PROBLEM TO SOLVE: Arrange every line of the records below as a numbered list, leaving out any blank lines.

--------------------

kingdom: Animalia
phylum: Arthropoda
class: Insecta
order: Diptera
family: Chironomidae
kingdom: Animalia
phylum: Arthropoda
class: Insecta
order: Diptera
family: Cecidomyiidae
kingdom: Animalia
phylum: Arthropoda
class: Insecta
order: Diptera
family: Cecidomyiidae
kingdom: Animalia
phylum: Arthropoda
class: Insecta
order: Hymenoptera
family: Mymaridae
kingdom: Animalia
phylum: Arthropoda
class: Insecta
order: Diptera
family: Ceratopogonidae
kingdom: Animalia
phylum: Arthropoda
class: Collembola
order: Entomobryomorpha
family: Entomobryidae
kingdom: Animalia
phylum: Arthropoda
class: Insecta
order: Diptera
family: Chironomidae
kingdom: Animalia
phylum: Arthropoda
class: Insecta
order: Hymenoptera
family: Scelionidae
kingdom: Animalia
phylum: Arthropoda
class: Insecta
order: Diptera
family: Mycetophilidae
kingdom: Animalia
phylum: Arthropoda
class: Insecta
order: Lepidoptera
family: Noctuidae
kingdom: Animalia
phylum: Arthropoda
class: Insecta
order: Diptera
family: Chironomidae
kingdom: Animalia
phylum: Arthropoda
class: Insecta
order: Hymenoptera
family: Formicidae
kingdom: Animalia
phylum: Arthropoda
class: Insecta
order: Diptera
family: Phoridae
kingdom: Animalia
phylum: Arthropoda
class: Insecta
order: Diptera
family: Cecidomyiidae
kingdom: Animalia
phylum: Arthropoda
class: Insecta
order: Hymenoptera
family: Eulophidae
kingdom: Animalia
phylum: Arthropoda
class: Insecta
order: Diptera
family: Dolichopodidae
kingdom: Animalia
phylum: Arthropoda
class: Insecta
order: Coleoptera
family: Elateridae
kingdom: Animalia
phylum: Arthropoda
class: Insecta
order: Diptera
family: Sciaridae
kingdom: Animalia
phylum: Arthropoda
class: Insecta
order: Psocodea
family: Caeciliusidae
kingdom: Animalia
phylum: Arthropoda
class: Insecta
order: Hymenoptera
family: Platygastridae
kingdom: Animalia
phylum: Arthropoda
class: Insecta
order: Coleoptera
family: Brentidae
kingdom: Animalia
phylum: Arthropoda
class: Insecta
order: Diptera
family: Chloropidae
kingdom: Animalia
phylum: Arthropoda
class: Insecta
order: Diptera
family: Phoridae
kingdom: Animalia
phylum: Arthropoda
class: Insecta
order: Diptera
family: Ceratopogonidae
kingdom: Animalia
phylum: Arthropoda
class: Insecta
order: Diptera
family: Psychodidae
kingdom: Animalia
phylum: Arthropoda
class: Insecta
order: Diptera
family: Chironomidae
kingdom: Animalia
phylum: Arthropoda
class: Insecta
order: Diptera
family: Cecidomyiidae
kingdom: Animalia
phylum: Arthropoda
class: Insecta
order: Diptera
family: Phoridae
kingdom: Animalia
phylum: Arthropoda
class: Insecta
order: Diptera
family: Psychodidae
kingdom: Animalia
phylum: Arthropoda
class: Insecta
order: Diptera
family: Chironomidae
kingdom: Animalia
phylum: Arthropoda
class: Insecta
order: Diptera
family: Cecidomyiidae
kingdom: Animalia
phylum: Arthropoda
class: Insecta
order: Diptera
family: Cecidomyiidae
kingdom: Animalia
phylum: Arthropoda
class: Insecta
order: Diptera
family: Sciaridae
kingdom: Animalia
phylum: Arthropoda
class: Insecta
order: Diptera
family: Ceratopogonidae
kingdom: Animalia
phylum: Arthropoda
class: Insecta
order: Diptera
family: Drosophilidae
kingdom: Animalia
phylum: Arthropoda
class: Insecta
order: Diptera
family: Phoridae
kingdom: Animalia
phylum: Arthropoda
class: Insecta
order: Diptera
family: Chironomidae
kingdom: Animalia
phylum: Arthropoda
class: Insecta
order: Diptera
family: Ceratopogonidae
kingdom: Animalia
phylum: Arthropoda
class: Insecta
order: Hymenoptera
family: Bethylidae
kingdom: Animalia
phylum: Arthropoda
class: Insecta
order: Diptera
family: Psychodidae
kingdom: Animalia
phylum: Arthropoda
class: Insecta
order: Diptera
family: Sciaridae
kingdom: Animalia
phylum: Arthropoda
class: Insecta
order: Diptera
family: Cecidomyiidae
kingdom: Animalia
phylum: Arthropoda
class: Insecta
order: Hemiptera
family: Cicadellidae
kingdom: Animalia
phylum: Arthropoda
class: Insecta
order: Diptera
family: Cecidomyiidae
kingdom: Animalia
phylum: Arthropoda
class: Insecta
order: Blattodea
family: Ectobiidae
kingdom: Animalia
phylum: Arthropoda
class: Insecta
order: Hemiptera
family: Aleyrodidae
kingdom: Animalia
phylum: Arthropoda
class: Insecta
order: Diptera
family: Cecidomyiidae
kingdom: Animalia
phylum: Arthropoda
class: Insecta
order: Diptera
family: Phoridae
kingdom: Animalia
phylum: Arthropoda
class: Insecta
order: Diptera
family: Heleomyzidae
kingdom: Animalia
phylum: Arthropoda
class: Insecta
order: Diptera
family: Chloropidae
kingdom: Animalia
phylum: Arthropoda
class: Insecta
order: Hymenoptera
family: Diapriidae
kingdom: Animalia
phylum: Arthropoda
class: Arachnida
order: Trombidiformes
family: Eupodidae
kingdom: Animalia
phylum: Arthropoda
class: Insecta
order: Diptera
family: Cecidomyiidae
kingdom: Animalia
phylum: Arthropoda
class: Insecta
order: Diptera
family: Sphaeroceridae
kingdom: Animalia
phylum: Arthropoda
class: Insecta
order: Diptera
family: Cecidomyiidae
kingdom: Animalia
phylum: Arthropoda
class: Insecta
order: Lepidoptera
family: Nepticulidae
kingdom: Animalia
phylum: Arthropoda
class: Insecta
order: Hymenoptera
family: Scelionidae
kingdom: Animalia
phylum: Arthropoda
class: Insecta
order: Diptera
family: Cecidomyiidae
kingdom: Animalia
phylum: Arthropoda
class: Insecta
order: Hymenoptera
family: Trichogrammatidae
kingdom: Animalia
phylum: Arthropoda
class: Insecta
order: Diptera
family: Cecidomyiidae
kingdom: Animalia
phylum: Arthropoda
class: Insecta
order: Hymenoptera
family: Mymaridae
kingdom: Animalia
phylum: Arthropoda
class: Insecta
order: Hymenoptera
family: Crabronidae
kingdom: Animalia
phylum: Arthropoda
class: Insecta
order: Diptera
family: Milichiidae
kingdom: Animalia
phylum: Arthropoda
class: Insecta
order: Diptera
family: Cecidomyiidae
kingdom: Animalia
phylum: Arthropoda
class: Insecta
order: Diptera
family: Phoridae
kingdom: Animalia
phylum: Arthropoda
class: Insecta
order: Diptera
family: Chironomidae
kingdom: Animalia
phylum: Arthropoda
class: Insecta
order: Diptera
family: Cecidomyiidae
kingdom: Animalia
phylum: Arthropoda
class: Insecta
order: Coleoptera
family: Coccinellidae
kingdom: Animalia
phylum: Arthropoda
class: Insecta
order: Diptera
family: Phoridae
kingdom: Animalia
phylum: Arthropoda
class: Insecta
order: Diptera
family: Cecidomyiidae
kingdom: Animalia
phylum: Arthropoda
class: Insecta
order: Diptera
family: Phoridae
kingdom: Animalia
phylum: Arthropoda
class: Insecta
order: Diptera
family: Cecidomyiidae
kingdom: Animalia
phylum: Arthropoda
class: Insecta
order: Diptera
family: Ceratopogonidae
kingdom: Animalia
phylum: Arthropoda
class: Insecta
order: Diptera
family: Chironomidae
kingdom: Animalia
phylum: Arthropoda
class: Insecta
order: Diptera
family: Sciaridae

--------------------

OUTPUT BELOW:
1. kingdom: Animalia
2. phylum: Arthropoda
3. class: Insecta
4. order: Diptera
5. family: Chironomidae
6. kingdom: Animalia
7. phylum: Arthropoda
8. class: Insecta
9. order: Diptera
10. family: Cecidomyiidae
11. kingdom: Animalia
12. phylum: Arthropoda
13. class: Insecta
14. order: Diptera
15. family: Cecidomyiidae
16. kingdom: Animalia
17. phylum: Arthropoda
18. class: Insecta
19. order: Hymenoptera
20. family: Mymaridae
21. kingdom: Animalia
22. phylum: Arthropoda
23. class: Insecta
24. order: Diptera
25. family: Ceratopogonidae
26. kingdom: Animalia
27. phylum: Arthropoda
28. class: Collembola
29. order: Entomobryomorpha
30. family: Entomobryidae
31. kingdom: Animalia
32. phylum: Arthropoda
33. class: Insecta
34. order: Diptera
35. family: Chironomidae
36. kingdom: Animalia
37. phylum: Arthropoda
38. class: Insecta
39. order: Hymenoptera
40. family: Scelionidae
41. kingdom: Animalia
42. phylum: Arthropoda
43. class: Insecta
44. order: Diptera
45. family: Mycetophilidae
46. kingdom: Animalia
47. phylum: Arthropoda
48. class: Insecta
49. order: Lepidoptera
50. family: Noctuidae
51. kingdom: Animalia
52. phylum: Arthropoda
53. class: Insecta
54. order: Diptera
55. family: Chironomidae
56. kingdom: Animalia
57. phylum: Arthropoda
58. class: Insecta
59. order: Hymenoptera
60. family: Formicidae
61. kingdom: Animalia
62. phylum: Arthropoda
63. class: Insecta
64. order: Diptera
65. family: Phoridae
66. kingdom: Animalia
67. phylum: Arthropoda
68. class: Insecta
69. order: Diptera
70. family: Cecidomyiidae
71. kingdom: Animalia
72. phylum: Arthropoda
73. class: Insecta
74. order: Hymenoptera
75. family: Eulophidae
76. kingdom: Animalia
77. phylum: Arthropoda
78. class: Insecta
79. order: Diptera
80. family: Dolichopodidae
81. kingdom: Animalia
82. phylum: Arthropoda
83. class: Insecta
84. order: Coleoptera
85. family: Elateridae
86. kingdom: Animalia
87. phylum: Arthropoda
88. class: Insecta
89. order: Diptera
90. family: Sciaridae
91. kingdom: Animalia
92. phylum: Arthropoda
93. class: Insecta
94. order: Psocodea
95. family: Caeciliusidae
96. kingdom: Animalia
97. phylum: Arthropoda
98. class: Insecta
99. order: Hymenoptera
100. family: Platygastridae
101. kingdom: Animalia
102. phylum: Arthropoda
103. class: Insecta
104. order: Coleoptera
105. family: Brentidae
106. kingdom: Animalia
107. phylum: Arthropoda
108. class: Insecta
109. order: Diptera
110. family: Chloropidae
111. kingdom: Animalia
112. phylum: Arthropoda
113. class: Insecta
114. order: Diptera
115. family: Phoridae
116. kingdom: Animalia
117. phylum: Arthropoda
118. class: Insecta
119. order: Diptera
120. family: Ceratopogonidae
121. kingdom: Animalia
122. phylum: Arthropoda
123. class: Insecta
124. order: Diptera
125. family: Psychodidae
126. kingdom: Animalia
127. phylum: Arthropoda
128. class: Insecta
129. order: Diptera
130. family: Chironomidae
131. kingdom: Animalia
132. phylum: Arthropoda
133. class: Insecta
134. order: Diptera
135. family: Cecidomyiidae
136. kingdom: Animalia
137. phylum: Arthropoda
138. class: Insecta
139. order: Diptera
140. family: Phoridae
141. kingdom: Animalia
142. phylum: Arthropoda
143. class: Insecta
144. order: Diptera
145. family: Psychodidae
146. kingdom: Animalia
147. phylum: Arthropoda
148. class: Insecta
149. order: Diptera
150. family: Chironomidae
151. kingdom: Animalia
152. phylum: Arthropoda
153. class: Insecta
154. order: Diptera
155. family: Cecidomyiidae
156. kingdom: Animalia
157. phylum: Arthropoda
158. class: Insecta
159. order: Diptera
160. family: Cecidomyiidae
161. kingdom: Animalia
162. phylum: Arthropoda
163. class: Insecta
164. order: Diptera
165. family: Sciaridae
166. kingdom: Animalia
167. phylum: Arthropoda
168. class: Insecta
169. order: Diptera
170. family: Ceratopogonidae
171. kingdom: Animalia
172. phylum: Arthropoda
173. class: Insecta
174. order: Diptera
175. family: Drosophilidae
176. kingdom: Animalia
177. phylum: Arthropoda
178. class: Insecta
179. order: Diptera
180. family: Phoridae
181. kingdom: Animalia
182. phylum: Arthropoda
183. class: Insecta
184. order: Diptera
185. family: Chironomidae
186. kingdom: Animalia
187. phylum: Arthropoda
188. class: Insecta
189. order: Diptera
190. family: Ceratopogonidae
191. kingdom: Animalia
192. phylum: Arthropoda
193. class: Insecta
194. order: Hymenoptera
195. family: Bethylidae
196. kingdom: Animalia
197. phylum: Arthropoda
198. class: Insecta
199. order: Diptera
200. family: Psychodidae
201. kingdom: Animalia
202. phylum: Arthropoda
203. class: Insecta
204. order: Diptera
205. family: Sciaridae
206. kingdom: Animalia
207. phylum: Arthropoda
208. class: Insecta
209. order: Diptera
210. family: Cecidomyiidae
211. kingdom: Animalia
212. phylum: Arthropoda
213. class: Insecta
214. order: Hemiptera
215. family: Cicadellidae
216. kingdom: Animalia
217. phylum: Arthropoda
218. class: Insecta
219. order: Diptera
220. family: Cecidomyiidae
221. kingdom: Animalia
222. phylum: Arthropoda
223. class: Insecta
224. order: Blattodea
225. family: Ectobiidae
226. kingdom: Animalia
227. phylum: Arthropoda
228. class: Insecta
229. order: Hemiptera
230. family: Aleyrodidae
231. kingdom: Animalia
232. phylum: Arthropoda
233. class: Insecta
234. order: Diptera
235. family: Cecidomyiidae
236. kingdom: Animalia
237. phylum: Arthropoda
238. class: Insecta
239. order: Diptera
240. family: Phoridae
241. kingdom: Animalia
242. phylum: Arthropoda
243. class: Insecta
244. order: Diptera
245. family: Heleomyzidae
246. kingdom: Animalia
247. phylum: Arthropoda
248. class: Insecta
249. order: Diptera
250. family: Chloropidae
251. kingdom: Animalia
252. phylum: Arthropoda
253. class: Insecta
254. order: Hymenoptera
255. family: Diapriidae
256. kingdom: Animalia
257. phylum: Arthropoda
258. class: Arachnida
259. order: Trombidiformes
260. family: Eupodidae
261. kingdom: Animalia
262. phylum: Arthropoda
263. class: Insecta
264. order: Diptera
265. family: Cecidomyiidae
266. kingdom: Animalia
267. phylum: Arthropoda
268. class: Insecta
269. order: Diptera
270. family: Sphaeroceridae
271. kingdom: Animalia
272. phylum: Arthropoda
273. class: Insecta
274. order: Diptera
275. family: Cecidomyiidae
276. kingdom: Animalia
277. phylum: Arthropoda
278. class: Insecta
279. order: Lepidoptera
280. family: Nepticulidae
281. kingdom: Animalia
282. phylum: Arthropoda
283. class: Insecta
284. order: Hymenoptera
285. family: Scelionidae
286. kingdom: Animalia
287. phylum: Arthropoda
288. class: Insecta
289. order: Diptera
290. family: Cecidomyiidae
291. kingdom: Animalia
292. phylum: Arthropoda
293. class: Insecta
294. order: Hymenoptera
295. family: Trichogrammatidae
296. kingdom: Animalia
297. phylum: Arthropoda
298. class: Insecta
299. order: Diptera
300. family: Cecidomyiidae
301. kingdom: Animalia
302. phylum: Arthropoda
303. class: Insecta
304. order: Hymenoptera
305. family: Mymaridae
306. kingdom: Animalia
307. phylum: Arthropoda
308. class: Insecta
309. order: Hymenoptera
310. family: Crabronidae
311. kingdom: Animalia
312. phylum: Arthropoda
313. class: Insecta
314. order: Diptera
315. family: Milichiidae
316. kingdom: Animalia
317. phylum: Arthropoda
318. class: Insecta
319. order: Diptera
320. family: Cecidomyiidae
321. kingdom: Animalia
322. phylum: Arthropoda
323. class: Insecta
324. order: Diptera
325. family: Phoridae
326. kingdom: Animalia
327. phylum: Arthropoda
328. class: Insecta
329. order: Diptera
330. family: Chironomidae
331. kingdom: Animalia
332. phylum: Arthropoda
333. class: Insecta
334. order: Diptera
335. family: Cecidomyiidae
336. kingdom: Animalia
337. phylum: Arthropoda
338. class: Insecta
339. order: Coleoptera
340. family: Coccinellidae
341. kingdom: Animalia
342. phylum: Arthropoda
343. class: Insecta
344. order: Diptera
345. family: Phoridae
346. kingdom: Animalia
347. phylum: Arthropoda
348. class: Insecta
349. order: Diptera
350. family: Cecidomyiidae
351. kingdom: Animalia
352. phylum: Arthropoda
353. class: Insecta
354. order: Diptera
355. family: Phoridae
356. kingdom: Animalia
357. phylum: Arthropoda
358. class: Insecta
359. order: Diptera
360. family: Cecidomyiidae
361. kingdom: Animalia
362. phylum: Arthropoda
363. class: Insecta
364. order: Diptera
365. family: Ceratopogonidae
366. kingdom: Animalia
367. phylum: Arthropoda
368. class: Insecta
369. order: Diptera
370. family: Chironomidae
371. kingdom: Animalia
372. phylum: Arthropoda
373. class: Insecta
374. order: Diptera
375. family: Sciaridae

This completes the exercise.